Work request 1:
In the passage about the Communist Law, in what year was Thune Jacobsen's book På en Uriaspost released?
Work request 2:
Translate this sentence from the passage about the Communist Law into Spanish: "The only person to suffer serious damage because of the Communist Law was Thune Jacobsen."
Work request 3:
Write a continuation of the passage about the Communist Law that picks up after its final sentence.

Forgotten are the Conservative leader's concerns in the nine-member committee about constitutional violations, illegal persecution of members of parliament, and attempts to avoid legislation and "settle for a royal decree."
A few minutes were spent launching a law that today, 60 years later, stands as a pillar of shame over the parties, who always call themselves democratic and defenders of human rights.
One might think that a major reckoning with a law that was endorsed by the president of the Supreme Court, even with the claim that the law was not unconstitutional, would have followed the end of the German occupation on May 5th 1945 but there was no reckoning. The only person to suffer serious damage because of the Communist Law was Thune Jacobsen. A few days after being appointed Minister of Justice he introduced a bill that was passed unanimously by both chambers of parliament. A few days after the end of the occupation on May 5th 1945 the law was called “disgraceful” in [the legal journal] Ugeskrift for Retsvæsen-
Thune Jacobsen took this label upon him in his book På en Uriaspost (On an Uriah Post) released in 1946. On page 83 he writes: “For my sake, one may well designate it as 'disgraceful', provided it is understood that the disgrace is on the German side.”
But, crucially, there had been no demand from the occupiers to ban the communists by law. As with other decisions to be made by the collaborationist politicians, during the first years of the occupation German wishes were fulfilled before they were even stated.
This applies, for instance, to the plans for a Monetary Union, or the majority of the 127,000 Danish workers whom the Danish government forced to go to war-torn Germany as forced laborers by denying benefits to the unemployed.

[Stored data entries]

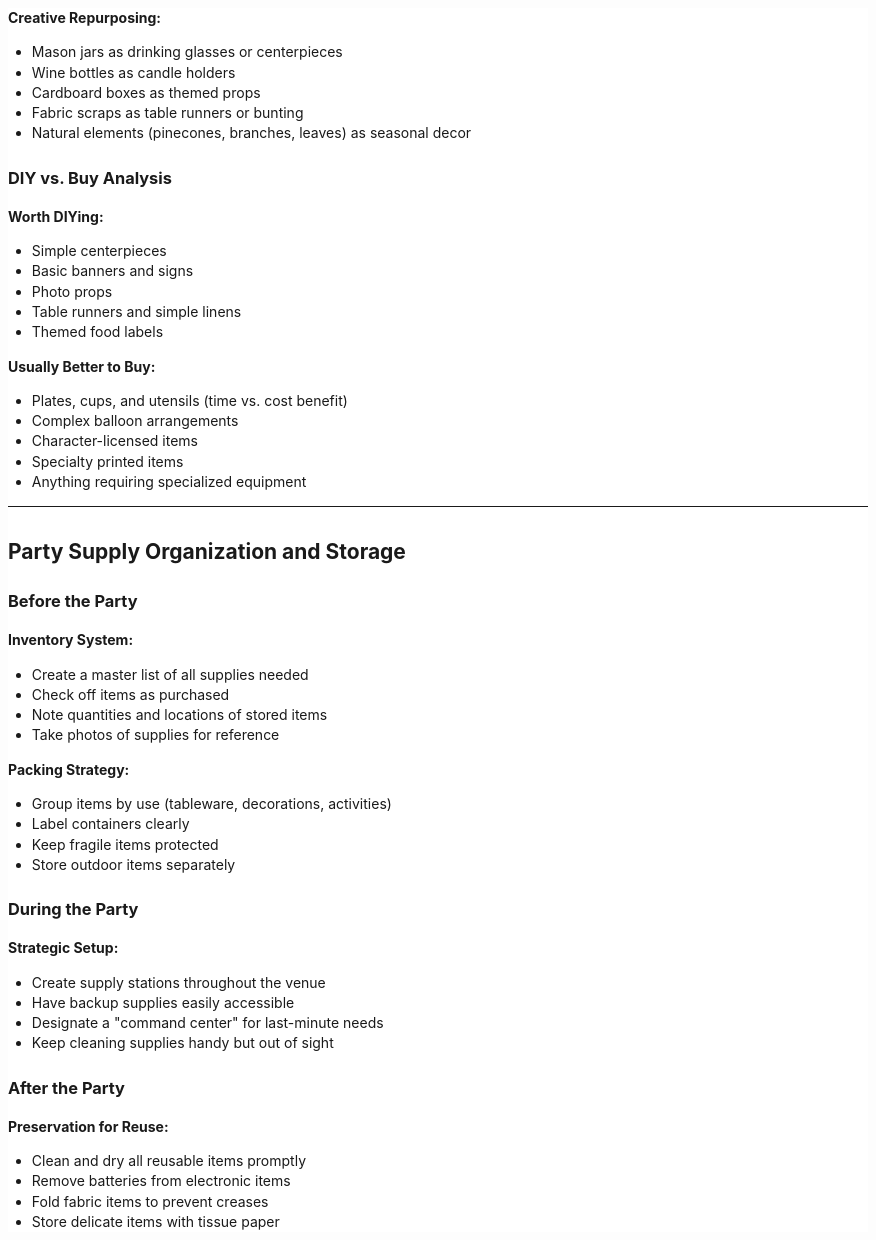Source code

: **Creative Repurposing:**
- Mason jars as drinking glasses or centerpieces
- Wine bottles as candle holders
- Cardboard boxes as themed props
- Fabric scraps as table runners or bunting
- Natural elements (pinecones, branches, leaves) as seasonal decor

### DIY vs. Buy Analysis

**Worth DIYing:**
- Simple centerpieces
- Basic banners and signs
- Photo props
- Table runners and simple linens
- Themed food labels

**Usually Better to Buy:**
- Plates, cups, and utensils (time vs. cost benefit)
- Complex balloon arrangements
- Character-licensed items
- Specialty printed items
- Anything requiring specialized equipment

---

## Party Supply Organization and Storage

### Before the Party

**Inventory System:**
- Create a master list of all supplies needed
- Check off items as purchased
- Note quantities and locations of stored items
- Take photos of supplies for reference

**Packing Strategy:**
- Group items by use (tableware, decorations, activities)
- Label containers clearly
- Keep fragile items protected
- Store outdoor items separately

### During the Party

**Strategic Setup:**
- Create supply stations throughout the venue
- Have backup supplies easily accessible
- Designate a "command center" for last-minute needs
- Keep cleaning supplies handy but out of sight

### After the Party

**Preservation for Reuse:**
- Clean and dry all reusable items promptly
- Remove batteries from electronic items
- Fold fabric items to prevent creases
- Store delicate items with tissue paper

...

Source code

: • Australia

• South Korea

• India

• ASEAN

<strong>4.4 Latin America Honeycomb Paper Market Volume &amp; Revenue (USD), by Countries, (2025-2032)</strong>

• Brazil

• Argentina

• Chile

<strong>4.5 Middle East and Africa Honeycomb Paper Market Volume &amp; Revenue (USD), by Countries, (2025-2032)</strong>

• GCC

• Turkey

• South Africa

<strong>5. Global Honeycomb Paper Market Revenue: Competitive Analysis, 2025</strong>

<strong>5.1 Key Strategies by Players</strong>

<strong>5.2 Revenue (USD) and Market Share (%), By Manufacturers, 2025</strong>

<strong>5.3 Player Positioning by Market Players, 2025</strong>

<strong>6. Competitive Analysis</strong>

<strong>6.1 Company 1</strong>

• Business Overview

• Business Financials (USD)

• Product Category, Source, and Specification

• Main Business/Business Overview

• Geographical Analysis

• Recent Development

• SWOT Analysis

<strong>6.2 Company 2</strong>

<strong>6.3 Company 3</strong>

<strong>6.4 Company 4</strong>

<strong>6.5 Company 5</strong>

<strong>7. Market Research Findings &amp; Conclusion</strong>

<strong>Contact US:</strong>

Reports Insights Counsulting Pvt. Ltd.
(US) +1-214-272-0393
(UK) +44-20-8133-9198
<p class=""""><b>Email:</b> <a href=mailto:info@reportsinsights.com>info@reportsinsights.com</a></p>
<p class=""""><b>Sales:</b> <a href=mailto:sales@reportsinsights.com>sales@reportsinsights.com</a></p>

Exercise response 1:
1946

Exercise response 2:
La única persona que sufrió un daño grave a causa de la Ley Comunista fue Thune Jacobsen.

Exercise response 3:
Thune Jacobsen died aged 68, only three years after having published his book. Thus passed the sole individual to face political turbulence after the end of the occupation. Since then, astonishingly little has been said or written about the law that I laid out by calling “a scandalous law”.
In his novel Frydenholm, Hans Scherfig vividly describes the day the Communist Law was presented in parliament on August 20, 1941. The spectator seats are filled with employees from Police Headquarters, so none of the women whose husbands were locked up in the Vestre Prison could attend the debate. Scherfig adds:
Under these circumstances, the Minister of Jsutice took the floor to present the law on the prohibition of communist associations and against communist activity. With curly hair and a Bohemian cravat, he stood at the chamber's rostrum and smiled affably at the sombre assembly. While reading the bill, he tilted his head and moved his hands like an after-dinner speaker saying pleasant things to the ladies.
With biting irony, he goes through the bill and the debate, concluding with a quote from Jyllands-Posten's editorial the day after the law's adoption:
There has always been a basis in Danish law for banning a party like the communist one. The only regrettable thing is that it didn't happen sooner.